«Italo Calvino. Lo scoiattolo della penna». Dialogo con Giorgio Biferali

«Raccontare uno scrittore come Calvino è capire che se da una parte ci sentiamo vivi solo quando scriviamo, dall’altra la scrittura verrà sempre dopo la vita», sostiene Giorgio Biferali nella sua nota introduttiva al volume Italo Calvino. Lo scoiattolo della penna (La Nuova Frontiera, 2017): un vero e proprio omaggio a un autore i cui libri sono stati una presenza costante nella sua vita.
Italo Calvino è sicuramente uno degli autori italiani più conosciuti e tradotti al mondo, tuttavia spesso le numerose citazioni nascondono una conoscenza superficiale e approssimativa delle sue variegate opere. Seguendo il filo della sua biografia, Biferali racconta l’uomo e lo scrittore, e con l’ardore di un lettore appassionato, sceglie dove soffermarsi e lasciar parlare i testi.
Giorgio Biferali è scrittore, docente dell’accademia Molly Bloom e insegnante di italiano in un liceo. Collabora con quotidiani e riviste culturali, dove si occupa principalmente di cultura pop. Ha pubblicato, tra gli altri, L’amore a vent’anni, romanzo d’esordio presentato al Premio Strega 2018, A Roma con Nanni Moretti (Bompiani), Il romanzo dell’anno (La nave di Teseo), Cose dell’altro mondo e Guida tascabile per maniaci delle serie tv (entrambi editi da Clichy).

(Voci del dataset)
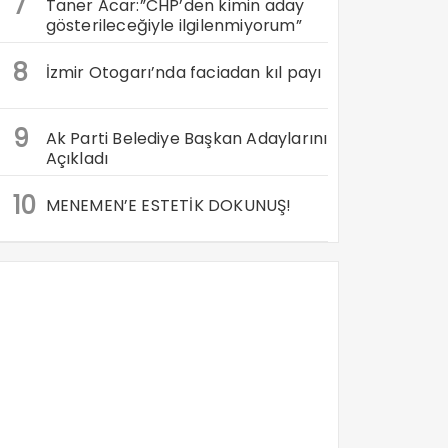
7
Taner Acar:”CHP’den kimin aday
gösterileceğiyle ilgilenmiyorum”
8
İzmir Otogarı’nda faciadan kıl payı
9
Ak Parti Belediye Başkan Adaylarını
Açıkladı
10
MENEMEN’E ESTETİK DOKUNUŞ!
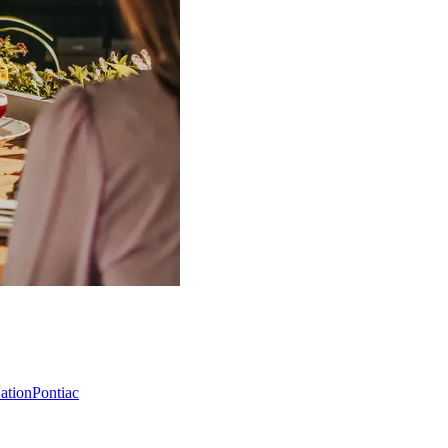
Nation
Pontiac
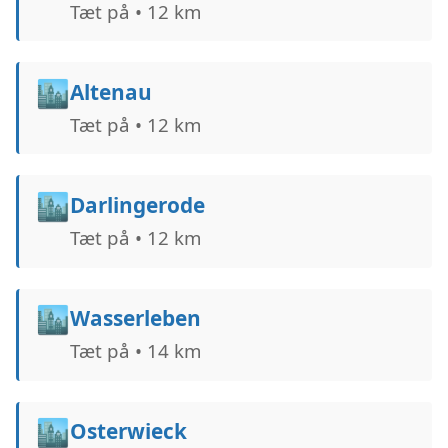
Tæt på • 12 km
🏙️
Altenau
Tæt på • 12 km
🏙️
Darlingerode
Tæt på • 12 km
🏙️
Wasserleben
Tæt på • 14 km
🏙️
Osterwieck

---

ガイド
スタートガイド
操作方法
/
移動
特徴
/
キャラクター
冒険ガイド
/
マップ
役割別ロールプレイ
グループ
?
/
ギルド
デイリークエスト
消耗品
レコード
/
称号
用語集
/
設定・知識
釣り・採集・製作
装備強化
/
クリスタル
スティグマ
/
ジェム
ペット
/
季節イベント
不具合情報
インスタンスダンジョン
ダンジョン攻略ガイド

Cosa fare:
(1) In base al testo su Calvino, spiega in una-tre frasi perché il volume di Giorgio Biferali viene presentato come un omaggio a Italo Calvino.
(2) Mostra ogni riga che contiene la parola "Belediye", tenendo conto di maiuscole e minuscole.
Le righe non hanno alcun legame con il testo su Calvino.

Risposte ai compiti:
(1) Il volume è un vero e proprio omaggio perché i libri di Calvino sono stati una presenza costante nella vita di Biferali.

(2)
Ak Parti Belediye Başkan Adaylarını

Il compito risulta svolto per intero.